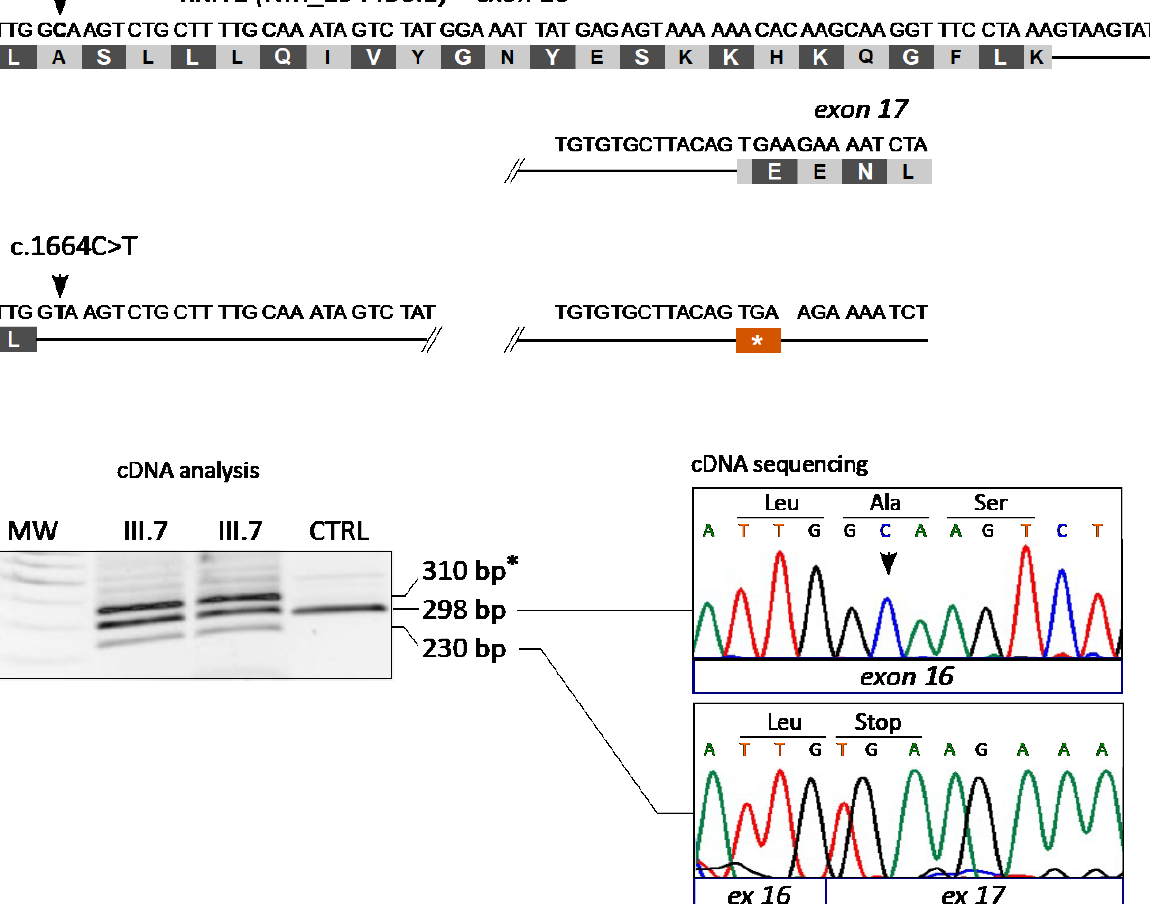
Figure 3. Molecular analysis of the KRIT1 c.1664C>T variant. ( A , B ) Schematic representation of the KRIT1 exons 16–17 region in wild-type ( A ) and c.1664C>T mutated ( B ) transcripts. ( C ) Molecular analysis of the KRIT1 c.1664C>T change at the mRNA level. Total RNA isolated from peripheral blood samples of two affected members of family 12 (III.7 and II.1) and a control was reverse transcribed into cDNA and analyzed by PCR amplification with a pair of forward and reverse primers localized in exons 15 and 17 of KRIT1 , respectively, followed by agarose gel electrophoresis (left panel) and Sanger sequencing (right panel) of purified PCR products. The resulting sequencing electropherograms (right panel) showed that the 298 bp and 230 bp bands corresponded, respectively, to the wild-type KRIT1 transcript and to an anomalous splicing product devoid of the last 68 nucleotides of exon 16, which leads to the formation of a premature stop codon due to an in-frame TGA sequence in the three first nucleotides of exon 17. Asterisk (*) indicates a likely heteroduplex band. To address this hypothesis, we isolated RNA samples from the white blood cells of two affected members of family 12 (III.7 and II.1) and a control (CTRL) and performed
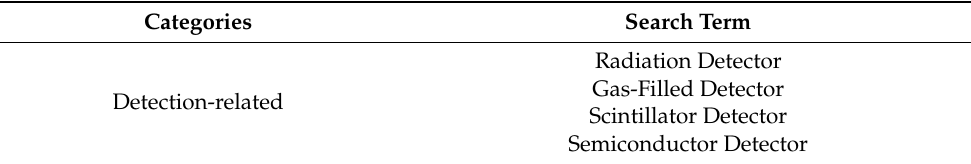
Table 1. The search term used in this review.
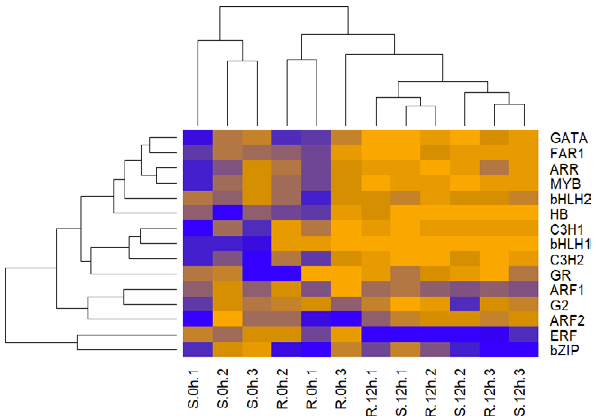
Figure 4. Hierarchical clustering analysis of the top 15 differentially expressed genes among the susceptible and resistant samples.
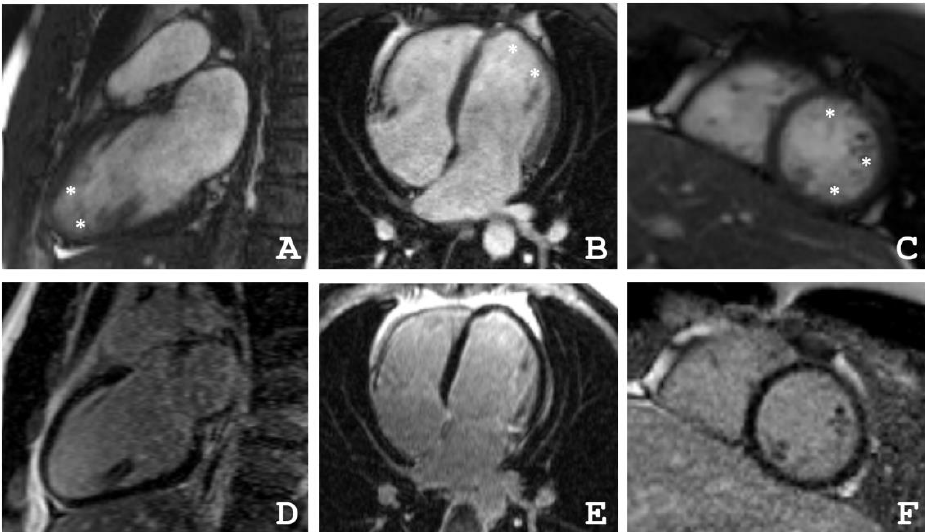
Figure 4. ( A – C ) Cardiac magnetic resonance imaging of the proband’s brother (III-2) in movie mode, SSFP sequence: ( A ) long axis 2-chamber projection, ( B ) long axis 4-chamber projection, ( C ) short axis at the level of apical segments, * indicates the layer of non-compacted myocardium, ( D – F ) delayed contrast. Inversion recovery sequence with suppression of the signal from the myocardium. There were no areas of contrast, which indicates the absence of areas of intra-myocardial fibrosis, scarring, and inflammatory myocardial damage.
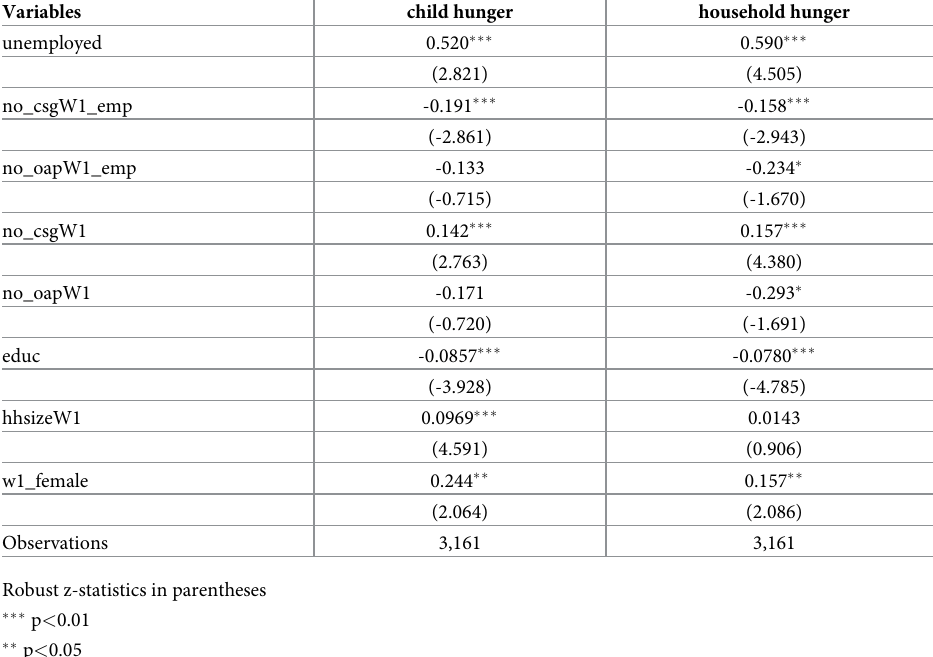
Table 3. Lasso (machine learning) marginal effect estimates of food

● What to produce
The listing above should be repeated word for word, pictures removed.

● The completed task
Figure 3. Molecular analysis of the KRIT1 c.1664C>T variant. ( A , B ) Schematic representation of the KRIT1 exons 16–17 region in wild-type ( A ) and c.1664C>T mutated ( B ) transcripts. ( C ) Molecular analysis of the KRIT1 c.1664C>T change at the mRNA level. Total RNA isolated from peripheral blood samples of two affected members of family 12 (III.7 and II.1) and a control was reverse transcribed into cDNA and analyzed by PCR amplification with a pair of forward and reverse primers localized in exons 15 and 17 of KRIT1 , respectively, followed by agarose gel electrophoresis (left panel) and Sanger sequencing (right panel) of purified PCR products. The resulting sequencing electropherograms (right panel) showed that the 298 bp and 230 bp bands corresponded, respectively, to the wild-type KRIT1 transcript and to an anomalous splicing product devoid of the last 68 nucleotides of exon 16, which leads to the formation of a premature stop codon due to an in-frame TGA sequence in the three first nucleotides of exon 17. Asterisk (*) indicates a likely heteroduplex band. To address this hypothesis, we isolated RNA samples from the white blood cells of two affected members of family 12 (III.7 and II.1) and a control (CTRL) and performed
Table 1. The search term used in this review.
Figure 4. Hierarchical clustering analysis of the top 15 differentially expressed genes among the susceptible and resistant samples.
Figure 4. ( A – C ) Cardiac magnetic resonance imaging of the proband’s brother (III-2) in movie mode, SSFP sequence: ( A ) long axis 2-chamber projection, ( B ) long axis 4-chamber projection, ( C ) short axis at the level of apical segments, * indicates the layer of non-compacted myocardium, ( D – F ) delayed contrast. Inversion recovery sequence with suppression of the signal from the myocardium. There were no areas of contrast, which indicates the absence of areas of intra-myocardial fibrosis, scarring, and inflammatory myocardial damage.
Table 3. Lasso (machine learning) marginal effect estimates of food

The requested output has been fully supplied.